To further our understanding of the identified proteins in the context of AVN, we compared our findings with existing metabolic and transcriptomic studies [70, 71]. The metabolic pathways, particularly influenced by systemic conditions such as steroid use, offer a broader insight into the pathophysiology of ONFH. Proteins like VWF, although primarily involved in hemostasis, may also reflect endothelial dysfunctions exacerbated by metabolic disturbances. Similarly, FN1, through its role in tissue integrity and cellular adhesion, could indicate metabolic stress within bone tissues, which is crucial for understanding the extracellular matrix alterations in ONFH. Transcriptomic analyses complement our proteomic data, highlighting upregulations in genes associated with immune responses and inflammation, similar to the profiles of IGHV3-23 and PRG4 observed in our study.
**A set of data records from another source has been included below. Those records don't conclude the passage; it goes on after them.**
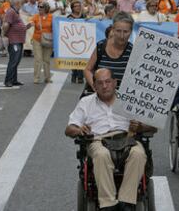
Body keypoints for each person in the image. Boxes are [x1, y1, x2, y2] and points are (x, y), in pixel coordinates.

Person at [65, 68, 156, 211]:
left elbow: (153, 127)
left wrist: (140, 127)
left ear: (115, 83)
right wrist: (79, 129)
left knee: (138, 154)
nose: (104, 86)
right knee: (101, 155)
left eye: (108, 82)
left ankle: (127, 202)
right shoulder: (86, 102)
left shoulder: (130, 100)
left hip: (127, 137)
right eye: (100, 83)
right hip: (98, 139)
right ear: (94, 86)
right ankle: (108, 205)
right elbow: (69, 129)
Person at [84, 11, 133, 91]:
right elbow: (88, 70)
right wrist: (96, 88)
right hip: (99, 98)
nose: (122, 36)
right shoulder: (101, 46)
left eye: (125, 32)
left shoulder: (132, 51)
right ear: (113, 29)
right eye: (118, 31)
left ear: (131, 31)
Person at [2, 0, 32, 87]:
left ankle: (13, 79)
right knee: (13, 61)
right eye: (20, 3)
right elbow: (6, 24)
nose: (21, 5)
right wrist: (5, 35)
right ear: (17, 3)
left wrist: (25, 27)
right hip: (14, 40)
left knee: (16, 60)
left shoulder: (15, 12)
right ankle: (8, 80)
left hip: (18, 40)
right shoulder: (11, 12)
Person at [30, 2, 53, 84]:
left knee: (46, 60)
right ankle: (36, 78)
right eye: (38, 7)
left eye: (41, 7)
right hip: (37, 39)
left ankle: (47, 78)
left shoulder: (52, 17)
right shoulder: (36, 16)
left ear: (46, 8)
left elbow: (57, 26)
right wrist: (29, 24)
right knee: (38, 59)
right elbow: (30, 23)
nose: (39, 8)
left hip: (48, 40)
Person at [67, 1, 86, 83]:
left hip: (82, 40)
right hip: (73, 40)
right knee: (74, 58)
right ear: (72, 8)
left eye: (79, 6)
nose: (78, 7)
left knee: (81, 58)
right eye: (76, 6)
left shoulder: (84, 16)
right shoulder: (69, 17)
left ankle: (80, 76)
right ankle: (74, 74)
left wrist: (88, 20)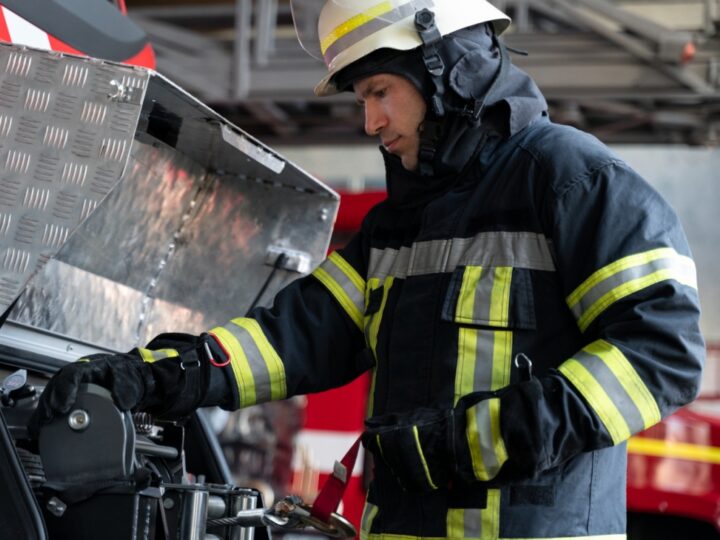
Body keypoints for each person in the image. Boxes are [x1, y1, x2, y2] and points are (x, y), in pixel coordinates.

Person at [33, 1, 705, 538]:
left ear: (446, 67)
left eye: (379, 90)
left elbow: (661, 350)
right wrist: (153, 375)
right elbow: (293, 335)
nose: (370, 119)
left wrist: (476, 442)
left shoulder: (570, 181)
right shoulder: (401, 222)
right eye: (362, 98)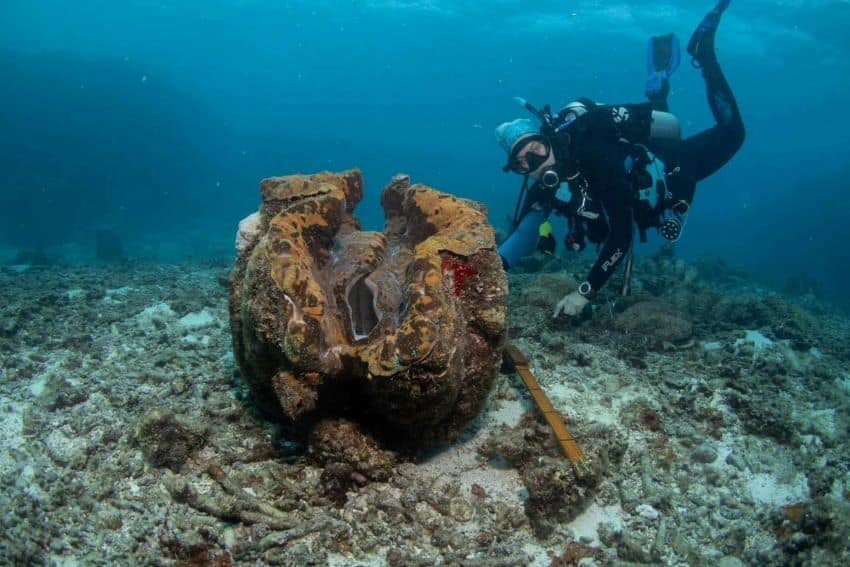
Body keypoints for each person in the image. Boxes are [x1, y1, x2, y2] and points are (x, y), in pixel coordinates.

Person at [495, 0, 744, 318]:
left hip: (667, 166)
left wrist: (584, 293)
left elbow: (622, 235)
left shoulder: (596, 157)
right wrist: (480, 276)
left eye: (537, 151)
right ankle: (657, 89)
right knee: (662, 115)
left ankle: (704, 54)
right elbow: (523, 236)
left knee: (733, 133)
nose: (536, 165)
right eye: (522, 164)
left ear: (549, 140)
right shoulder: (543, 188)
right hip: (640, 191)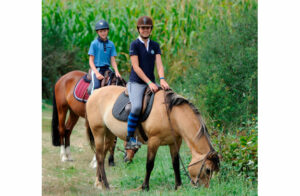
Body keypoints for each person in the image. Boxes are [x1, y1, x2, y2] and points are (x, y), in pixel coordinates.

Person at [125, 16, 170, 150]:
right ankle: (130, 139)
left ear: (151, 29)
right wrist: (149, 82)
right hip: (137, 83)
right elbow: (136, 67)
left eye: (148, 28)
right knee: (137, 107)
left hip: (152, 82)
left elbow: (159, 65)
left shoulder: (155, 45)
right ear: (138, 29)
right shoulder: (134, 45)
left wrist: (162, 79)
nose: (145, 30)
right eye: (142, 28)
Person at [88, 19, 121, 94]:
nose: (103, 33)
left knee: (116, 84)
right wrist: (96, 73)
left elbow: (113, 60)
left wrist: (117, 71)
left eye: (104, 31)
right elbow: (91, 61)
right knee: (95, 87)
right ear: (97, 32)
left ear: (108, 31)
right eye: (100, 31)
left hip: (107, 69)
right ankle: (92, 104)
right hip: (97, 69)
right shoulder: (94, 44)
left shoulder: (111, 44)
These findings suggest that the proteins identified may serve as biomarkers for AVN and reflect broader metabolic and genetic disturbances affecting the disease process. This integrative approach enhances the potential diagnostic value of our findings, proposing these proteins as multifaceted biomarkers that reflect both the localized bone pathology and systemic disease mechanisms.

Recent advances in metabolomics, particularly those related to the metabolic profiling of bone-derived exosomes in ONFH, have brought significant insights into the pathophysiology of avascular necrosis. Key pathways such as riboflavin metabolism, pantothenate and CoA biosynthesis, glycerophospholipid metabolism, and sphingolipid metabolism have been highlighted as significantly altered in ONFH patients [72]. Intricately linked with cellular energy metabolism and lipid homeostasis, these pathways play a crucial role in maintaining bone tissue integrity under ischemic conditions. Integrating these metabolomic findings with our proteomic data provides a more comprehensive molecular picture of ONFH, suggesting that disruptions in these metabolic pathways could contribute to the disease’s progression by impairing bone cell viability and function.

Our study had some limitations. To our knowledge, this is the first study to identify EV biomarkers of AVN in the femoral head. Therefore, we enrolled only patients definitively diagnosed with AVN and scheduled them for arthroplasty. In other words, all enrolled patients were at the end-stage of the disease, as we aimed to differentiate between those with and without the disease. Subsequently, we plan to conduct future research on changes in EV biomarkers according to AVN disease stage. Further, our study sample consisted of only 11 patients, and a larger sample size should be analyzed in the future. Subsequently, in future studies, we plan to collect samples from > 100 patients with AVN to confirm the changes in the EV biomarkers presented in this study. Nevertheless, this study is the first to evaluate the feasibility of developing EV biomarkers for orthopedic diseases and could be regarded as a pilot trial for such a biomarker study. Further studies are necessary to confirm the accuracy of the identified biomarkers and their applicability in clinical practice.

Conclusions

Osteonecrosis is a debilitating condition that leads to pain, arthritis, and bone fragility. Early diagnosis is crucial for effective treatment, and the identification of new biomarkers of osteonecrosis is necessary to facilitate rapid diagnosis and proactive treatment. Our results show that the levels of VWF and PRG4 were upregulated in the EVs of patients with AVN compared with those of healthy controls. These findings suggest that EV proteins could serve as potential biomarkers for early detection and diagnosis of AVN. Based on these results, we hope to collect more patient samples and prove it through additional verification in order to apply it to clinical stages.